Example int get_two_vars (int sock, char *out, int len) {char buf1[512], buf2[512];
unsigned int size1, size2;
int size;
if (recv (sock, Buf1, sizeof (BUF1), 0) < 0) {return-1;
} if (recv (sock, Buf2, sizeof (BUF2), 0) < 0) {return-1;
}/* Packet begins with length information/memcpy (&SIZE1, BUF1, sizeof (int));
memcpy (&size2, buf2, sizeof (int)); Size = size1 + size2;
/* [1] */if (size > Len) {/* [2]/return-1;
} memcpy (out, BUF1, size1);
memcpy (out + size1, buf2, size2);
return size; This code may appear in the network daemon, especially if the data length information comes from the network (in other words, from untrusted clients), and the program is easier to exploit. The wig at [1] is used to check whether the data length will exceed the buffer size, but if the client provides an appropriate value, the result of the addition becomes a negative number, for example: size1 = 0x7fffffff size2 = 0x7fffffff (0x7ffff FFF + 0x7fffffff = 0xfffffFfe (-2)).
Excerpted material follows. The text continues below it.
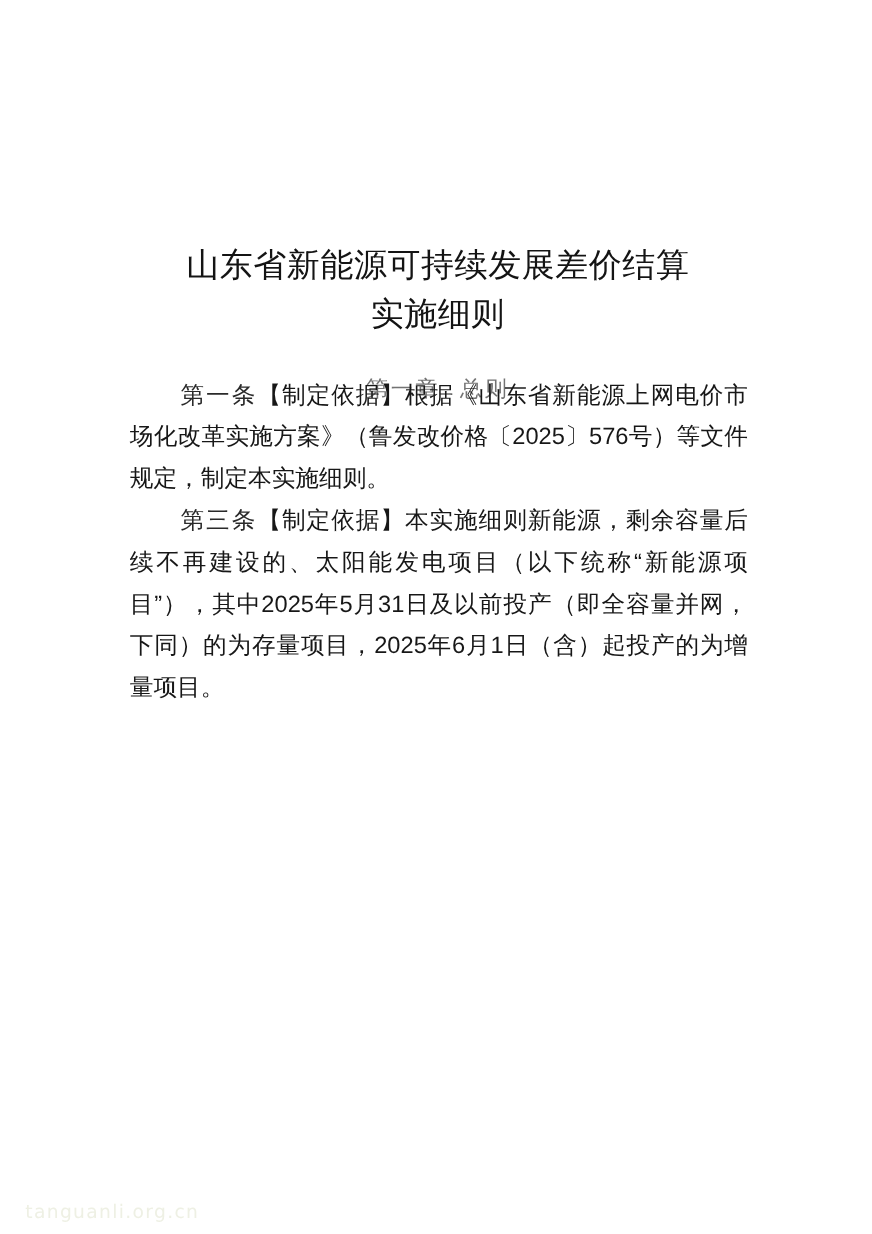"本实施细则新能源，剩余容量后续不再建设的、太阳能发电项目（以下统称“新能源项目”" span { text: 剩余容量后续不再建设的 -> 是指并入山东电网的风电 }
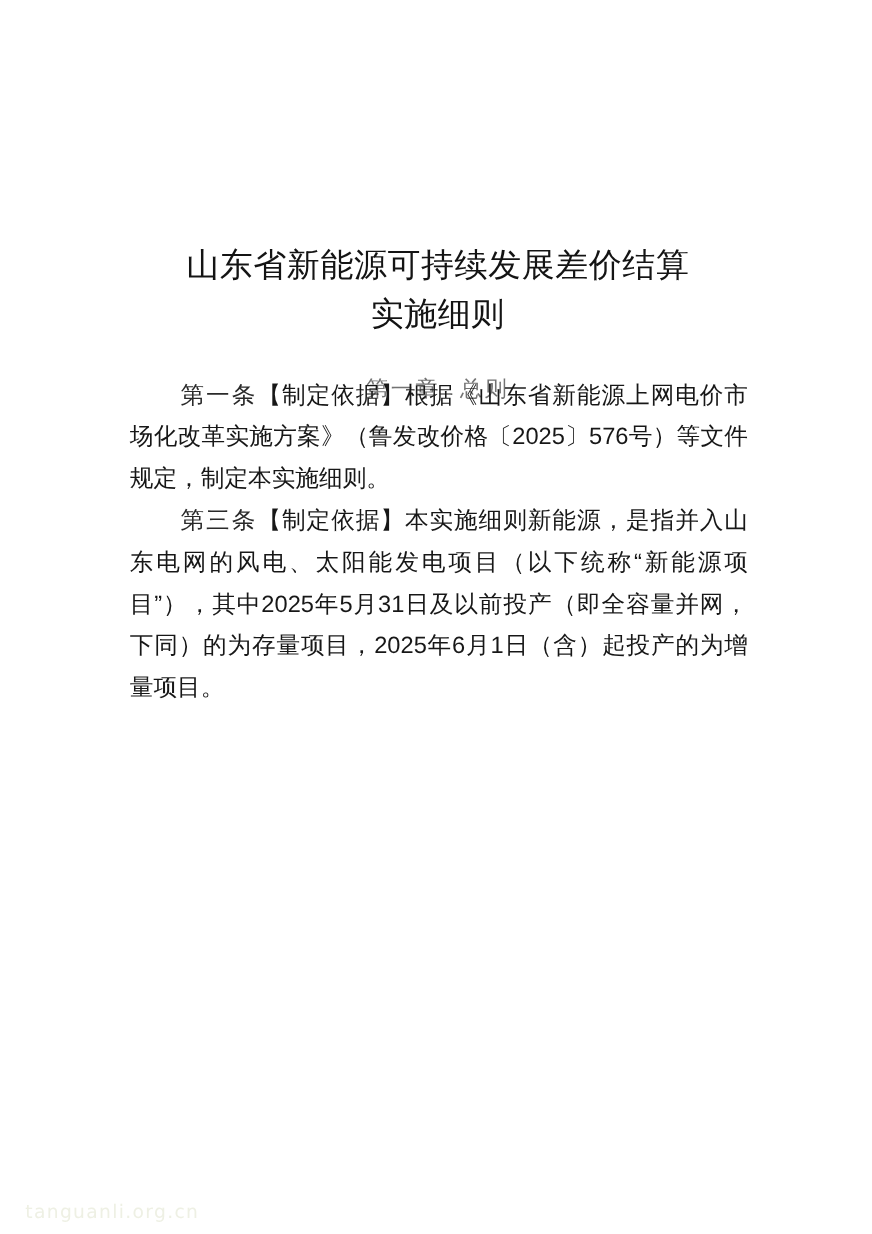"第四条【容量认定】2023年12月27日以前备案的光伏项目,若备案机关未作特殊说" p.para { html: none -> <p><span>第四条</span><span>【容量认定】</span><span>2023年12月27日以前备案的光伏项目,若备案机关未作特殊说明(如备案容量使用光伏组件专</span></p> }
So the check at [2] passes smoothly, so the buffer out is likely to overflow.
(In fact, (out + size1) may be illegally controlled to point to arbitrary memory, which may be used to modify any value in any memory) the same kind of bug that is caused by an integer overflow is the same as a common symbolic bug.
--[4 Real Code real-world Products There are many programs that have integer overflow and symbolic bugs, especially the network daemon or operating system kernel. ----[4.1 integer Overflow The following example (but cannot be exploited) is excerpted from a security module in the Linux kernel, which runs at the kernel level: int rsbac_acl_sys_group (enum rsbac_acl_group_syscall_type_t
Call, Union rsbac_acl_group_syscall_arg_t Arg) {... switch (call)
{Case Aclgs_get_group_members:if (arg.get_group_members.maxnum <= 0)/* [A] * * ||
!arg.get_group_members.group) {... rsbac_uid_t * user_array;
rsbac_time_t * Ttl_array; User_array = Vmalloc (sizeof (*user_array) * arg.get_group_members.maxnum);
/* [B]/if (!user_array) Return-rsbac_enomem; Ttl_array = Vmalloc (sizeof (*ttl_array) * Arg.get_group_membeRs.maxnum);
/* [C]/if (!ttl_array) {vfree (User_array);
Return-rsbac_enomem;
Err = Rsbac_acl_get_group_members (Arg.get_group_members.group,
User_array, Ttl_array,
Arg.get_group_members.max num);
...
} The check at [A] in this example does not effectively prevent an integer overflow at [B] and [C]. Passing a large enough arg.get_group_members.maxnum (greater than 0XFFFFFFFF/4) will cause [b][c] to overflow, forcing the Ttl_array and user_array this buffer to be smaller than the program expects.
Because rsbac_acl_get_group_members copies user-controlled data to these buffers, it is possible to cause these buffer overflows. In this example, the program uses Vmalloc () to allocate the buffer, so when we intend to overflow these buffers, it will only cause an error, so it is not available. Even so, it provides a good example of what an integer overflow is like in real code.